A few pages into our Neilah service tonight we will speak about sins, meaning bad behaviours, which are “our familiar and unwelcome companions, riveted to our souls.”     We can’t seem to stop doing them even if we use this day well – if Yom Kippur does make us take the time to question our soul damaging behaviours.

 

There is a shocking story in the Talmud of a man called Rabbi Elazar ben Dordia, which has appeared in Rabbi Josh’s X Rated Talmud sessions.  (Avodah Zarah 17a).  It seems strange that he should be known as a Rabbi until you get to the end of the story.  He visited every harlot in the world that he could find.   You could say he was addicted to vice.

 

Eventually in a seaside town he came to the last woman he had not been with.  He paid an extortionate price to be with her.  It all went horribly and she told him he was such a disgusting person he would never be able to find Teshuvah, a sense of return to God, of healing for the soul.

 

Elazar ben Dordia became desperate and utterly alone in the world.
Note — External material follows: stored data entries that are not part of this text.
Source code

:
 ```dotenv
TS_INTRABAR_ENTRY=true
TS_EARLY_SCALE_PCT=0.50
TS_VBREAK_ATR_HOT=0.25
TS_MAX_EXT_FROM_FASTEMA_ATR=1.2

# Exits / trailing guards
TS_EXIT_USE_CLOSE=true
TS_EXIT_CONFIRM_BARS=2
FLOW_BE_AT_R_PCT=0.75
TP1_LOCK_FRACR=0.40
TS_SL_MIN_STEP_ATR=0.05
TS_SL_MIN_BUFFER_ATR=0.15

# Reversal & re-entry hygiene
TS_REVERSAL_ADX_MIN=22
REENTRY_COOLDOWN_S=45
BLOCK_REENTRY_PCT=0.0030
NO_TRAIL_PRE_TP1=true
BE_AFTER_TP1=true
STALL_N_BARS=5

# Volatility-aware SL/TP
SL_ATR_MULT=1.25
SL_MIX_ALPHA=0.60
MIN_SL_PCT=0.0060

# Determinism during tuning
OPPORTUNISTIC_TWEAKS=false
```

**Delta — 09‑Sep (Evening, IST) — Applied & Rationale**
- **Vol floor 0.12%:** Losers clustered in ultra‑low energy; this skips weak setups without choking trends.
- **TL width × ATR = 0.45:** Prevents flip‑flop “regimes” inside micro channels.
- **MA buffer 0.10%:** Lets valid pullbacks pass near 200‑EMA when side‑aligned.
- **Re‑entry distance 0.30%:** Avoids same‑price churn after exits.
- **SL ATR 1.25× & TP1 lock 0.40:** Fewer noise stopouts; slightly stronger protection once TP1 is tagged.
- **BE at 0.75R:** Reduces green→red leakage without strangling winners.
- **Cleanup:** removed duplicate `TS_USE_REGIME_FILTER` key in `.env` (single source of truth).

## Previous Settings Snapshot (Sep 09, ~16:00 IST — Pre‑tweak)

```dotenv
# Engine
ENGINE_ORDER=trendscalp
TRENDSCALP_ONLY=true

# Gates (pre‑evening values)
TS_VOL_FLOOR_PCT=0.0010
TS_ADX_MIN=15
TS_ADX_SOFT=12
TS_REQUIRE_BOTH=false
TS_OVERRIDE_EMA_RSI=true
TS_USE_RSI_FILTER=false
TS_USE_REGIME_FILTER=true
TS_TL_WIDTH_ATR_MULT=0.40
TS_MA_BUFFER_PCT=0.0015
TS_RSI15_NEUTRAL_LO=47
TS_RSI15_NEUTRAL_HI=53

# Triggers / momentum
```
He pleaded with the mountains to pray for him, they wouldn’t.  Then for heaven and earth to pray for him – it couldn’t.  Then for the sun and moon to pray for him – didn’t happen.  Then for the stars and constellations to pray for him – not possible.  Finally Elazar ben Dordia just bent double and wept.  He took responsibility for his own addiction.  The great Rabbi Judah ha Nasi on hearing the story of Elazar ben Dordia immediately conferred on him the title of Rabbi – in taking responsibility for healing his own soul Elazar ben Dordia became our teacher.

 

Towards the very end of the volume of the Talmud (Yoma 86b) on Yom Kippur the Rabbis ask the question – should you keep confessing the same thing Yom Kippur after Yom Kippur?  Doesn’t it just become insincere?  Rav Huna answers the question yes – you must – because “Once a person has committed a sin once and twice, it is permitted to him.” ‘Permitted’? How could you say that?, asked the Rabbis and students around him — “It’s not really permitted. Rather, it appears to him as if it were permitted.”  So you have to return each Yom Kippur to consider even the same behaviours as you considered last year.

 

In this closing hour – as the Gates of Mercy close – as the opportunity to take the peace and undisturbed spiritual space of Yom Kippur to change ourselves continues for just one more hour – take control.  Do what Elazar ben Dordia did to earn the title of Rabbi from the greatest Rabbi of his time, indeed to earn a place in the world to come, as the story tells.  Go in your mind to those ways of behaving which hurt your soul to do.  Those ways of interacting with others which you fall into and say, it’s just my nature.  Those for which you put the responsibility on others, who irritate you, who ‘ought to’ put up with how you are.  Take responsibility for them yourself.  Pray that you will have the strength to change these behaviours which are you could say are addictive.  Ask God’s help to heal your soul.

 

The very last words of the Mishnah (Yoma 8:9), our two thousand year old tradition of meaning for Yom Kippur seem almost not in keeping with the mood of the day.  It’s been solemn today.  In a Shul like Alyth where worship is so often joyous Shabbat after Shabbat, Chag after Chag this solemn day brings us out of the regular mode, as indeed it should.  But Rabbi Akivah ends the section of Yom Kippur saying at the end of this day “feel happy all of Israel.  Feel happy.   Today cleans you.” Done right it is a healing for the soul.

 

On the back page of the Alyth High Holidays leaflet is a photo of the fountain, dedicated to the memory of Alyth stalwart Pat Karet in the garden of our Synagogue which tomorrow morning with your help will be transformed  for the most joyous festival of the year, Sukkot.   Rabbi Akivah says “feel clean after today”.  God has today washed you so to speak in the Mikveh of Israel – put pure water on you.

 

Use that cleanness as you leave today to cleanse that of you which you confess year after year, to address your repeated bad behaviours, to fix those part of you which you must take responsibility for if you are this year to heal your soul.  What does God think of us at the end of this day?  Not that we are mired in horror rather that we have boundless potential if we will only take responsibility to grab it.